Текст книги "Маски"
Автор книги: Андрей Белый
Жанр:
Классическая проза
сообщить о нарушении
Текущая страница: 13 (всего у книги 30 страниц)
Микель-Анджело
Разрезалку прижал; ушел глазом под веко; бельмо синеватое глянуло на психиатров: суровым укором за зрелище это: за этот «экзамен», распятие напоминавший; стоял головою в окошко, где вырезы чащи березовой взвесились розово – в желтое волоко облака; стекла холодные молнились.
– Что вытекает из сказанного? – взял футляр от очков.
И – футляр от очков положил.
– Вытекает огромное следствие.
Выскочил, быстрый, невинный, простой, точно пляшущий пляской руки с разрезалкой, рисующей истину в воздухе, – глазик.
– Все числа – комплексы, фигуры или геометрические композиции: в вечном движении… Три, – начертил разрезалкою «три», – это есть треугольник, растущий, вращаемый данным спиральным движением; форма в движении он.
Никанор, в это время засунувший пальцы в карманы и рывшийся в них, наконец вместе с сором записочку вынул и сунул профессору; время нашел! Тот ее повертев, не заметив, рассеянно тыкнул в карман:
– Где один треугольник, там – множество: вписанных или описанных; площадь последних равна четырем площадям.
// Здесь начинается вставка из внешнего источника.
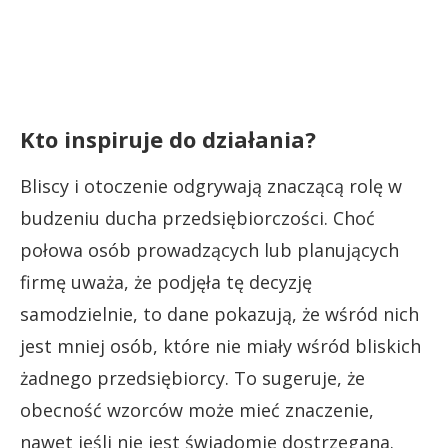
Kto inspiruje do działania?
Bliscy i otoczenie odgrywają znaczącą rolę w
budzeniu ducha przedsiębiorczości. Choć
połowa osób prowadzących lub planujących
firmę uważa, że podjęła tę decyzję
samodzielnie, to dane pokazują, że wśród nich
jest mniej osób, które nie miały wśród bliskich
żadnego przedsiębiorcy. To sugeruje, że
obecność wzorców może mieć znaczenie,
nawet jeśli nie jest świadomie dostrzegana.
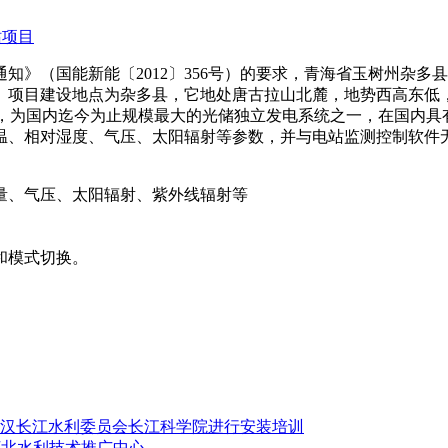
（国能新能〔2012〕356号）的要求，青海省玉树州杂多县于2
项目建设地点为杂多县，它地处唐古拉山北麓，地势西高东低，平均
MWh储能，为国内迄今为止规模最大的光储独立发电系统之一，在国
温、相对湿度、气压、太阳辐射等参数，并与电站监测控制软件
量、气压、太阳辐射、紫外线辐射等
和模式切换。
谱仪在武汉长江水利委员会长江科学院进行安装培训
装于河北水利技术推广中心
Никанор, передавши записку, чесал Серафиме под ухом словами, – и громче, и громче.
Услышали явственно:
– Все-таки есть затруднение… Что ни скажи там, – неблагоприятное время для перемещения брата, Ивана… Приходится повременить…
– Тсс, – всшипел Куланской на него.
Серафима Сергевна отдернула ухо; профессор докладывал:
– Принцип фигурный для «трех» есть «четыре»: там, где треугольник, – четыре их; далее, – уже четырежды, ясное дело, четыре; так далее, далее-с; – он разрезалкой высчитывал, – то есть: на плоскости это тетраэдр расшитый, иль два треугольника: раз – основной; и два, – вписанный; и основной равен, – ну, разумеется же, – четырем, – показал.
– А в пространстве фигура такая – тетраэдр, который в проекции плоскости – куб, квадратическая пирамида, квадрат; и еще очень многое-с; тройка дана в «четырех-с», а четверка – в «пяти-с…» Я бы мог показать… Карандаш?
– Карандаш, – подала карандаш Серафима.
– Фигура числа в геометрии, взятой наукой вращения, – метаморфоза текучая чисел, – сращаемых, переводимых друг в друга-с; она есть вариация в круге вариаций.
И – вдруг он:
– Бумагу-с!
Схватила бумагу.
– Бумага, – слетев с подоконника, стала с бумагой.
Профессор чертил на бумаге число; и, забывшись, мурмолку схвативши, ее всадил в космы; она с головы повалилась бы, мялась, топталась бы пяткой, кабы не рука, подобравшая из-под профессора и положившая пестрый предметик на столик, откуда обратно хватался он.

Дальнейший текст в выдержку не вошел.